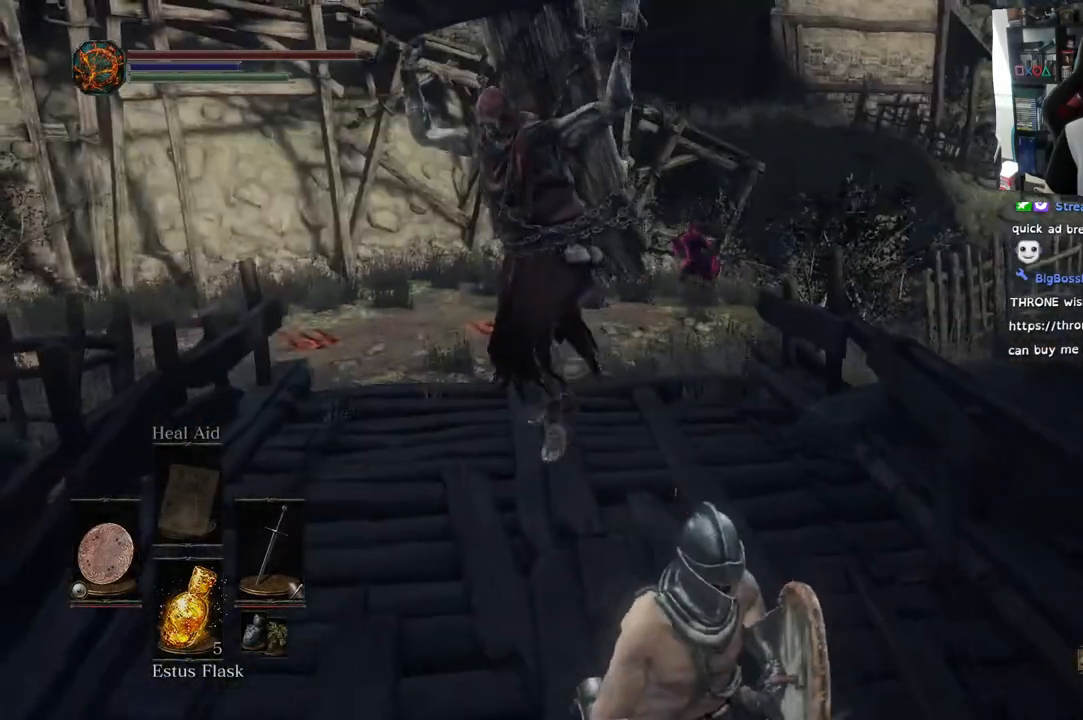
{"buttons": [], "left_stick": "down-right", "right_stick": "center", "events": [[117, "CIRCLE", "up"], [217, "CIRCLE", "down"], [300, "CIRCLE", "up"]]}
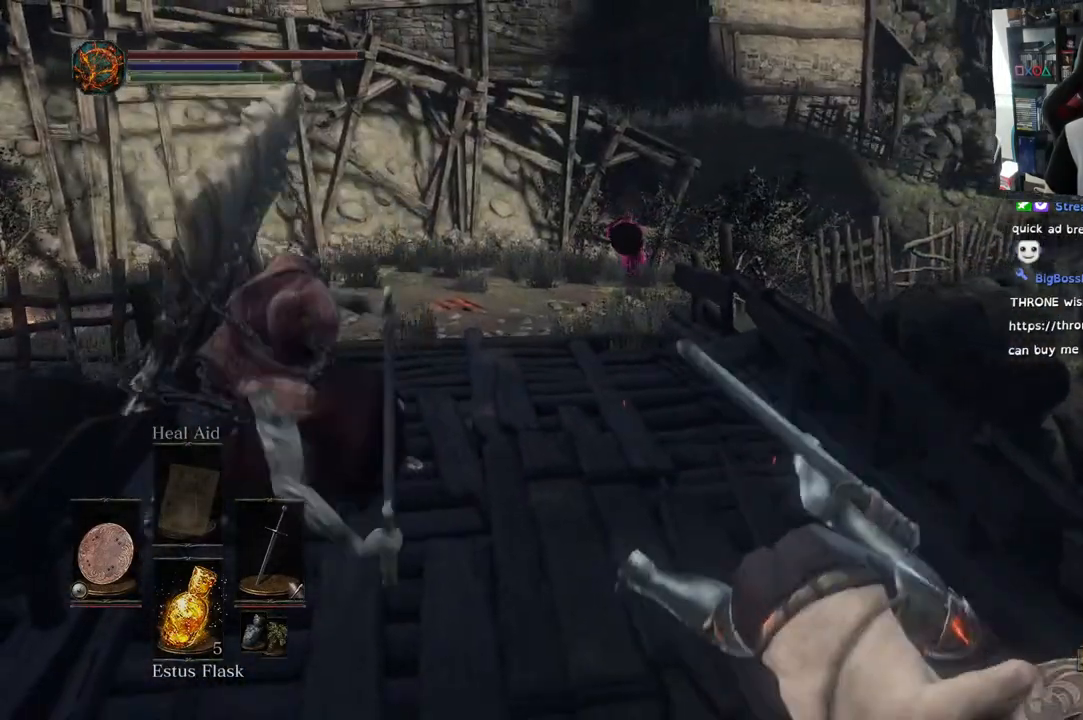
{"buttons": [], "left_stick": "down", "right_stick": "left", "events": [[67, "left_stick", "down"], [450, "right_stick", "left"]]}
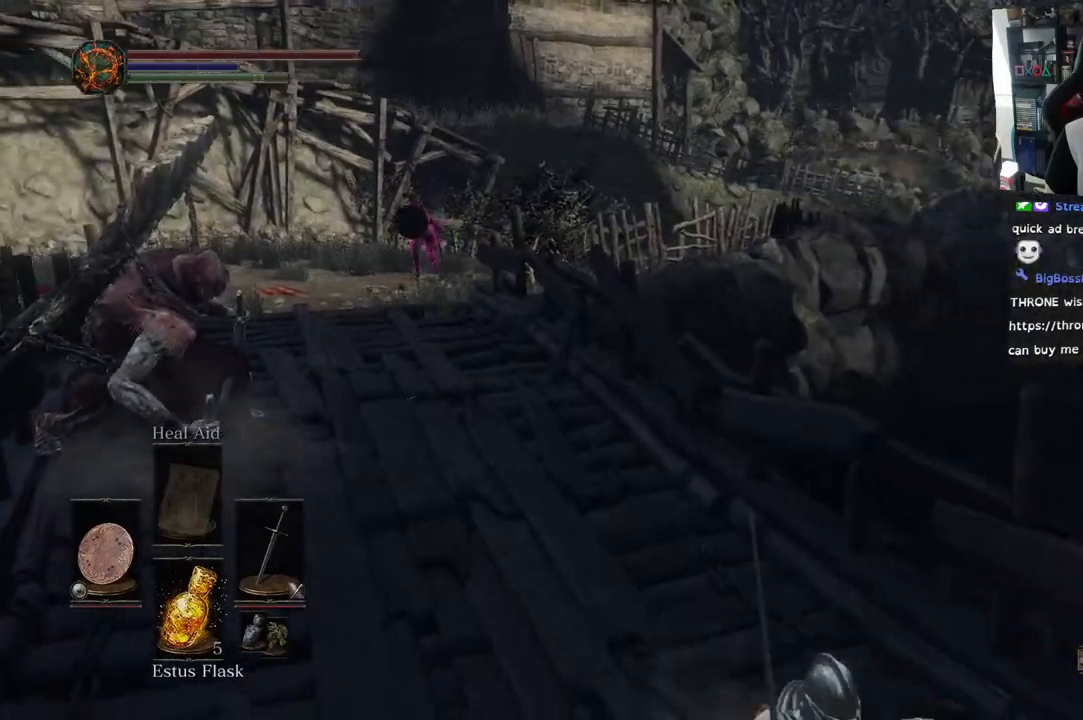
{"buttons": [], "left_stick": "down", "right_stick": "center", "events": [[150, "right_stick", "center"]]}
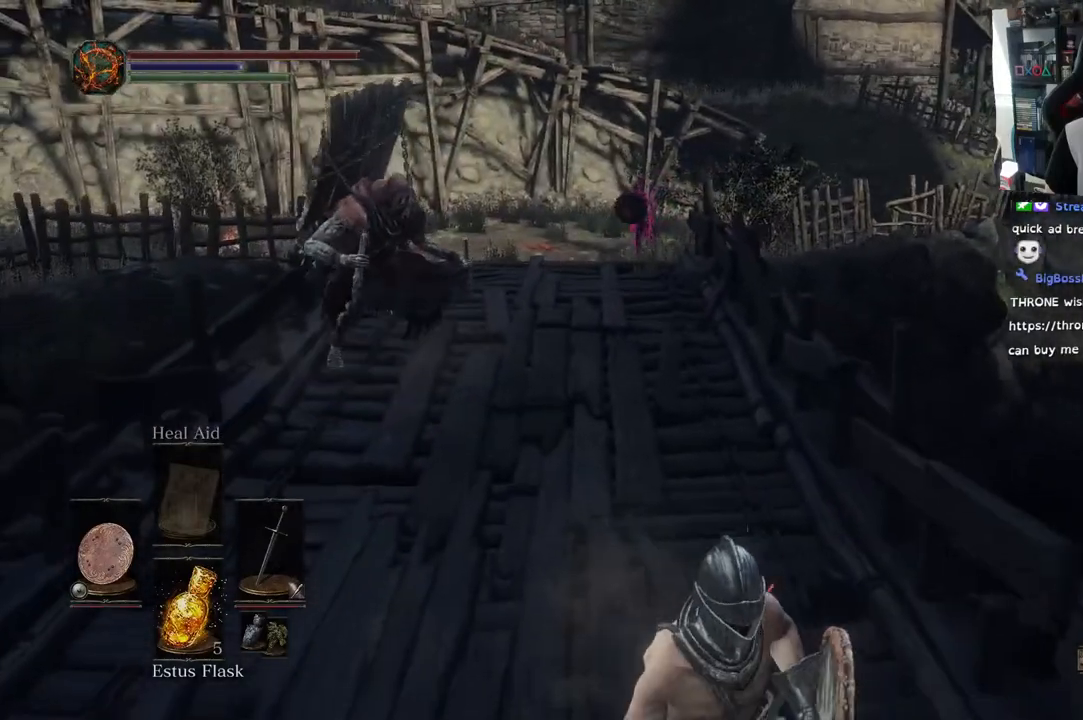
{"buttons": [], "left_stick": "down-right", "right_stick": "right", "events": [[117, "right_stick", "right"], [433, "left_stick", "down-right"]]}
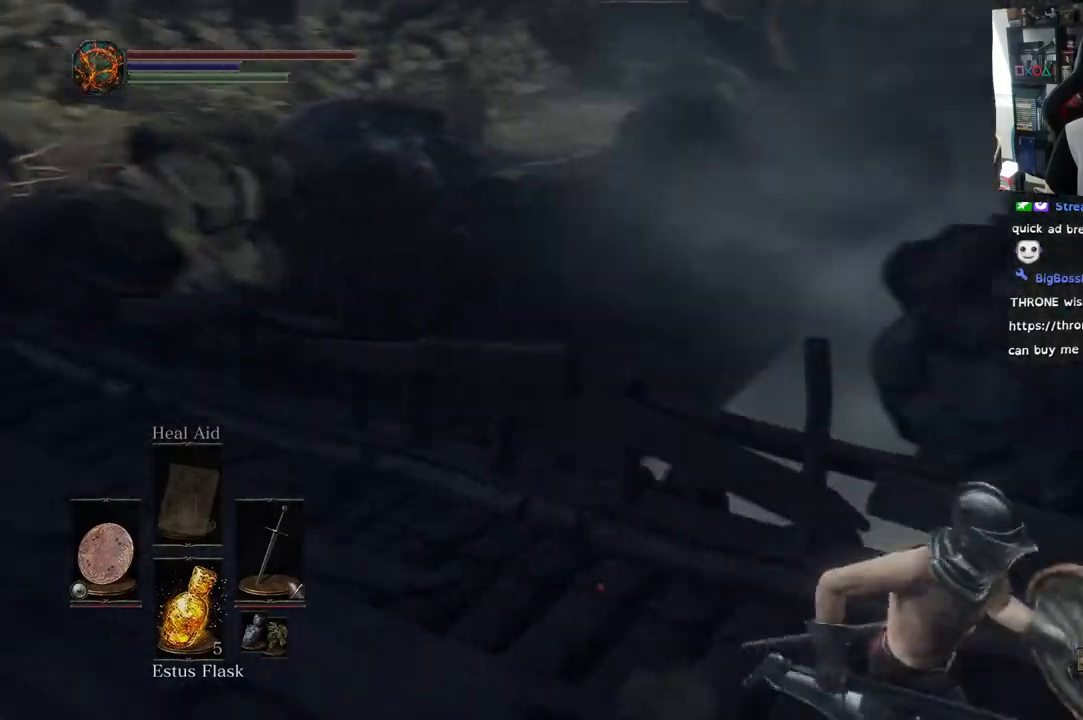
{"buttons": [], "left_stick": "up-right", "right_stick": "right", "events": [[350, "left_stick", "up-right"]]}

^^^^^^^^^^^^^^^^

The records are to be retyped in full and exactly, with no image carried over.

● TASK SOLUTION
{"buttons": [], "left_stick": "down-right", "right_stick": "center", "events": [[117, "CIRCLE", "up"], [217, "CIRCLE", "down"], [300, "CIRCLE", "up"]]}
{"buttons": [], "left_stick": "down", "right_stick": "left", "events": [[67, "left_stick", "down"], [450, "right_stick", "left"]]}
{"buttons": [], "left_stick": "down", "right_stick": "center", "events": [[150, "right_stick", "center"]]}
{"buttons": [], "left_stick": "down-right", "right_stick": "right", "events": [[117, "right_stick", "right"], [433, "left_stick", "down-right"]]}
{"buttons": [], "left_stick": "up-right", "right_stick": "right", "events": [[350, "left_stick", "up-right"]]}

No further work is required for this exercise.